Grady Howard was the first mayor of Spring Lake, North Carolina and a member of the Democratic Party.

==Early life and career==
Howard was born in Greer, South Carolina, the son of Narsissie "Cissy" and Davis Milford Howard in South Carolina. Grady Howard was elected first democratic mayor of Spring Lake during the town's incorporation in 1951.

In April 1951, Howard was appointed mayor of Spring Lake by the General Assembly following the town's incorporation. He went on to win a special municipal election and continue to serve for 10 years.

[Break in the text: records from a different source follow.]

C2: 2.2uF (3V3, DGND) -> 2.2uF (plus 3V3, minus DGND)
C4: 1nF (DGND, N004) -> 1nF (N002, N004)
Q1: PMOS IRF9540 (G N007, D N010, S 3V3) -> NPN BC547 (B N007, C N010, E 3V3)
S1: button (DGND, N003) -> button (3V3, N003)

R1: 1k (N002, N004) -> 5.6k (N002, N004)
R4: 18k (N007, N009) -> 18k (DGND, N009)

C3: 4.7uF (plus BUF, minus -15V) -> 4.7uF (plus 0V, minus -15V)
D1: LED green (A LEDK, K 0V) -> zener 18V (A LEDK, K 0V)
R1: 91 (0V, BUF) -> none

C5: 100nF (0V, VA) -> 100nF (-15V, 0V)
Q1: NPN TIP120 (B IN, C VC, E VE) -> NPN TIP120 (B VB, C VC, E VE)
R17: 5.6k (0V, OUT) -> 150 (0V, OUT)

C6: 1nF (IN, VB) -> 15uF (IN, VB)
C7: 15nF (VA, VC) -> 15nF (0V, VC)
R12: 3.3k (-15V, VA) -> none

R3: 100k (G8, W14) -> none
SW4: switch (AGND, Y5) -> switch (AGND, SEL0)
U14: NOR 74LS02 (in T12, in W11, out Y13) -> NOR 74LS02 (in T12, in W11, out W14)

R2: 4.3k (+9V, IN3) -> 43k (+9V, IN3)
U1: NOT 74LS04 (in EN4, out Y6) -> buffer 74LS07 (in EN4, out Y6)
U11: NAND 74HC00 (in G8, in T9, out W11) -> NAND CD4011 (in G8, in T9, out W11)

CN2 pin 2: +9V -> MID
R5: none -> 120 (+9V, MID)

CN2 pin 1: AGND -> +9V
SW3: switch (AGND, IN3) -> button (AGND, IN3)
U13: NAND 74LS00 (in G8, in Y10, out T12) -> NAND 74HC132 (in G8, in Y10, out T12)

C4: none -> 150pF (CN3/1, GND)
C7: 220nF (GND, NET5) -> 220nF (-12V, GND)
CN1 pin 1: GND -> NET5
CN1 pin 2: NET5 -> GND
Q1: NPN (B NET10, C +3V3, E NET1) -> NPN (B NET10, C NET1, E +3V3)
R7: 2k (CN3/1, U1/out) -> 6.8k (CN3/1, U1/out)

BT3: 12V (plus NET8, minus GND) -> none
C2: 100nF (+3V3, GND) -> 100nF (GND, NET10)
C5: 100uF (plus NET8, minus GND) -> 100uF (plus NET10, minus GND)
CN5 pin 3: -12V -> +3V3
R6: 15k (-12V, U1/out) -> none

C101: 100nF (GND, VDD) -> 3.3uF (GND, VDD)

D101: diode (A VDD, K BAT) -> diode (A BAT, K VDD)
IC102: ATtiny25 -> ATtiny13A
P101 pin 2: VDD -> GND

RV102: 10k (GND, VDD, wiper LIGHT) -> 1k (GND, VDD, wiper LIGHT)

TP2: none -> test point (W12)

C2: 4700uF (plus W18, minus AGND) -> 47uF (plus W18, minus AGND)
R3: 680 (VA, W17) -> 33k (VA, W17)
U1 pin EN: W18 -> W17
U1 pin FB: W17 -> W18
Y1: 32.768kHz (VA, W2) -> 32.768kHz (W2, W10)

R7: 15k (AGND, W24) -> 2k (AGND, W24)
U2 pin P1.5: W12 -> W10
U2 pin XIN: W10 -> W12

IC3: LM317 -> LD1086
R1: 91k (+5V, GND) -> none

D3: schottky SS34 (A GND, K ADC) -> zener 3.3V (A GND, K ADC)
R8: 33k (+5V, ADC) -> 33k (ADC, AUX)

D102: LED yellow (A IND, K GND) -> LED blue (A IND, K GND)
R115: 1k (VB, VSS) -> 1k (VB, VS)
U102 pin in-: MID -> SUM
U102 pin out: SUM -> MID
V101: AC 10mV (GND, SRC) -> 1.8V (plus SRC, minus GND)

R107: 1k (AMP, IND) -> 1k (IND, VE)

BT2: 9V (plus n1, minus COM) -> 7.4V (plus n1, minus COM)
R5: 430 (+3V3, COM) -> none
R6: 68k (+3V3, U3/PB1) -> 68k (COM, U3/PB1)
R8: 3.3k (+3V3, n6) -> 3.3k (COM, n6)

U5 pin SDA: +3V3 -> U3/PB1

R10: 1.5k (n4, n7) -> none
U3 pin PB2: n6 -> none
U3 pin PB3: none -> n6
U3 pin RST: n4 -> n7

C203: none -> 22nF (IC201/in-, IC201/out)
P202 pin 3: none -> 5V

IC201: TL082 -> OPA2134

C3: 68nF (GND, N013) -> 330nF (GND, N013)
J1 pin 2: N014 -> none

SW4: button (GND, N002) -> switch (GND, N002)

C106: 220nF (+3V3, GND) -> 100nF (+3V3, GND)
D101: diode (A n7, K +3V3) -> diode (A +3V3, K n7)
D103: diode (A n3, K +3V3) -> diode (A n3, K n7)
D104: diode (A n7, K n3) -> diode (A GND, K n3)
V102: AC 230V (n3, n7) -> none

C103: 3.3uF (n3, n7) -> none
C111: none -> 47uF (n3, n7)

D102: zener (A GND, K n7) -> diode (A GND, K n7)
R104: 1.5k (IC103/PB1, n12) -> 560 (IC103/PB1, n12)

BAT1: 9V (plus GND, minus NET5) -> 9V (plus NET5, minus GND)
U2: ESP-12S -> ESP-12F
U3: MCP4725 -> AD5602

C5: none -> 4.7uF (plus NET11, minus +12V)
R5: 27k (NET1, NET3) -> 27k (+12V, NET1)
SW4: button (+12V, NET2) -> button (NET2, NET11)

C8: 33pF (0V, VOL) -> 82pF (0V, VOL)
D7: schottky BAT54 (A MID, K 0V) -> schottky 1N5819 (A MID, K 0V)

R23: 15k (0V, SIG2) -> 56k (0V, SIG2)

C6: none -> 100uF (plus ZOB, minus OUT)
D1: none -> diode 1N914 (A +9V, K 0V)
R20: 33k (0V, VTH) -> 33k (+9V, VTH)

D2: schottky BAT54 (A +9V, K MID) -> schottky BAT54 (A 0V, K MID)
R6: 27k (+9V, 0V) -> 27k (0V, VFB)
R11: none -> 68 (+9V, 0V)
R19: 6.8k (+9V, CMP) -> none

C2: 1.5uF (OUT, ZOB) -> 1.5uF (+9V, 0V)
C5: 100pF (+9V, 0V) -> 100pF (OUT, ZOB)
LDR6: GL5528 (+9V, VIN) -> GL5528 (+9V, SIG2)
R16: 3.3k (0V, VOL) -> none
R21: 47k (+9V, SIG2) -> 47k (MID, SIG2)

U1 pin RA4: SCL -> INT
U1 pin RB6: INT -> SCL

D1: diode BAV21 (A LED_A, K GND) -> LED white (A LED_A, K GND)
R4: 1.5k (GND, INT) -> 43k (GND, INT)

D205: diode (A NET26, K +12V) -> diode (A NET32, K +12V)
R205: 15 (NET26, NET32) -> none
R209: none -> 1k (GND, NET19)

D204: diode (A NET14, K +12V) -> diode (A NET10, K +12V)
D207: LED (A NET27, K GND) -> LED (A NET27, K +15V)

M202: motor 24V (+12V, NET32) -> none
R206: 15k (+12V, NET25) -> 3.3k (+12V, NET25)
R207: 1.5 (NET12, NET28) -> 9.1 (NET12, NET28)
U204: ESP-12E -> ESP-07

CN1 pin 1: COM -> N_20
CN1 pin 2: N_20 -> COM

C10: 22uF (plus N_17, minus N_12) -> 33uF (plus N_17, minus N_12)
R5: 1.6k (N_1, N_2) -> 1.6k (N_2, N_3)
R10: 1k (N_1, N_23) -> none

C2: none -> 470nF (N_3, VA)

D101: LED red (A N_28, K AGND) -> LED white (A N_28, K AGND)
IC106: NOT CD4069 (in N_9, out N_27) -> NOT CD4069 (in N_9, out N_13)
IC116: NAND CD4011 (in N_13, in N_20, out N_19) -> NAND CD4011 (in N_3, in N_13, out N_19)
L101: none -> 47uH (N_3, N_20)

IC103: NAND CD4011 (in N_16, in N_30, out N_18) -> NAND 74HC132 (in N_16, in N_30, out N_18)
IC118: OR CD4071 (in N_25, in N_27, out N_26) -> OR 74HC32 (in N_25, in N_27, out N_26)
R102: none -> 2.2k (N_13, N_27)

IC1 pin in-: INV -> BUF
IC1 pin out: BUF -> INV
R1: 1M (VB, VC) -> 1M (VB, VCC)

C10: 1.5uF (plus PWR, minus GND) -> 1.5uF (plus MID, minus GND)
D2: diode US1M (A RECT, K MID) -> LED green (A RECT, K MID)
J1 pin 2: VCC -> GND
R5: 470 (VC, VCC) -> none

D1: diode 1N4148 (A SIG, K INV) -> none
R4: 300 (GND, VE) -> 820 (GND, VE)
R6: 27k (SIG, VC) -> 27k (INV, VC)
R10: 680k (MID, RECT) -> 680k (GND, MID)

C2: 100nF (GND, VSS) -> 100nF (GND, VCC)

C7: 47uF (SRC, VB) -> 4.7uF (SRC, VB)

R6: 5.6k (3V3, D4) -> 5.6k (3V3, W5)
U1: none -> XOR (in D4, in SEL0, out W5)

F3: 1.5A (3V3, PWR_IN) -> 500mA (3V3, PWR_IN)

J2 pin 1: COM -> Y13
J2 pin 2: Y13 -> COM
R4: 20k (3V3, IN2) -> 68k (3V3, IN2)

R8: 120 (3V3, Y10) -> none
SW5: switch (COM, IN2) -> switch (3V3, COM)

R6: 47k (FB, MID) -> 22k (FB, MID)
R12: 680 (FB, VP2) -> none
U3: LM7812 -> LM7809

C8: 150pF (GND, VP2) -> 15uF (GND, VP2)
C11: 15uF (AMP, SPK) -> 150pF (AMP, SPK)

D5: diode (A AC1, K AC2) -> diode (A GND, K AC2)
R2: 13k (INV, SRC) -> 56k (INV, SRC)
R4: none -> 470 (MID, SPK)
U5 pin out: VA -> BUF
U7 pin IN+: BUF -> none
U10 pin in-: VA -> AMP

He served four more years in two later terms.

He served as the first president of the Greater Spring Lake Chamber of Commerce organized in 1962 and for almost 20 years on the Cumberland County Joint Planning Board. He was active in the Spring Lake Lions Club and was a past commander of American Legion Post No. 230 in Spring Lake. He also served as chairman of the Spring Lake Democratic precinct.

Howard held membership in the North Carolina Beekeepers' Association, handling gallberry and gum honey in several farms in Cedar Creek and Harnett County, North Carolina.

He was a member of Cape Fear Valley Hospital's original board of trustees and a member of Highland Baptist Church in Taylors, South Carolina although he attended the First Presbyterian Church in Spring Lake for more than 50 years.

The Grady Howard conference room was dedicated on June 24, 1979 at the new Spring Lake Town Hall.

==Personal life==
Howard was married to Elma Mattie Walker (1917–2007) from 1941 until his death in 1989. He had one daughter: Dianne, and two granddaughters: Jami and Megan. His granddaughter Jami McLaughlin was elected Mayor Pro Tem in Spring Lake in 2003 and served two terms.

==Notes==

- Pate, HB. and J Sheppard.(2007) Spring Lake, North Carolina. Arcadia Publishing. ISBN 978-0-7385-1722-3.